Partly in response to these criticisms, project officials withdrew the previous draft review issued in August. They say the new draft takes into account comments from 188 individuals and organizations, as well as 33 agencies.
Opponents said the revisions appear to fall short of addressing their concerns.
Tandy, whose objections have centered on the project's proposed use of city property, criticized project officials for issuing the revised document without first resuming discussions with the city.
But he expressed a measure of satisfaction that the new draft looks at potential project impacts as far east as Oswell Street. The earlier version stopped short of Oswell, prompting concerns that the project's course would be decided without a full accounting of what that would mean to east Bakersfield.
"That would be better, if it's correct," he said.
Responding to concerns
A project spokeswoman said officials were not available for comment Tuesday. But in a press release Monday afternoon, California High-Speed Rail Authority CEO Jeff Morales stated that the new draft testifies to their commitment to an open and transparent process, and that it responds to many concerns expressed initially by people in the Central Valley.
"We know we haven't addressed all issues to everyone's satisfaction but this part of the process is designed to get the public's input to continue to improve this document going forward," he stated in the release.

__MATERIAL PROVIDED__.
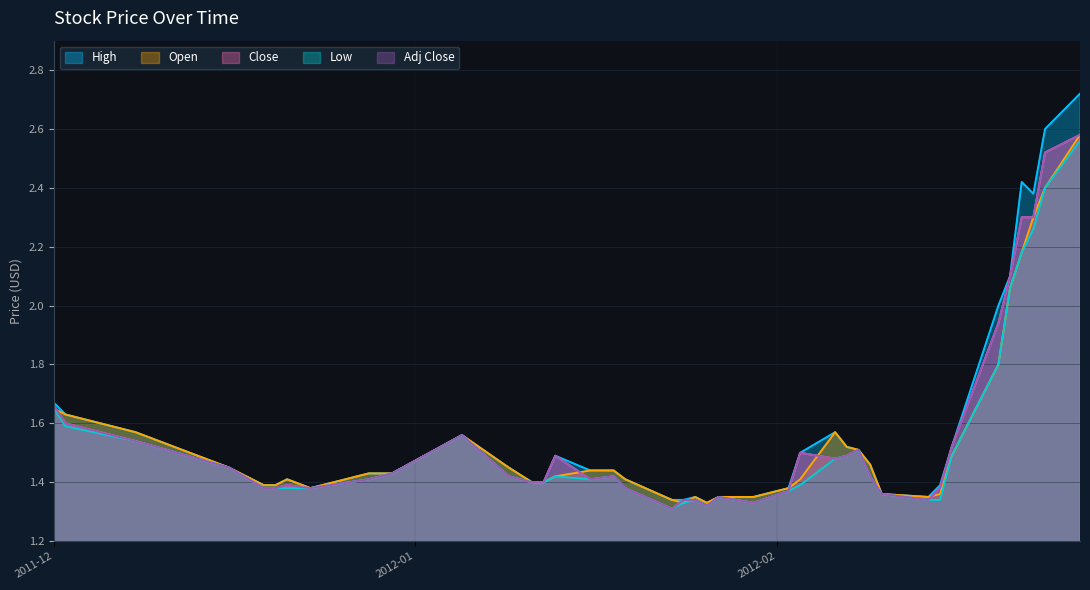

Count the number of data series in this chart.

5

__EXERCISE OBJECTIVE__.
Reproduce the high-speed rail passage starting at "Tandy, whose objections" and ending at "with the city.", swapping "city property" for "municipal land".

__EXERCISE ANSWER__.
Tandy, whose objections have centered on the project's proposed use of municipal land, criticized project officials for issuing the revised document without first resuming discussions with the city.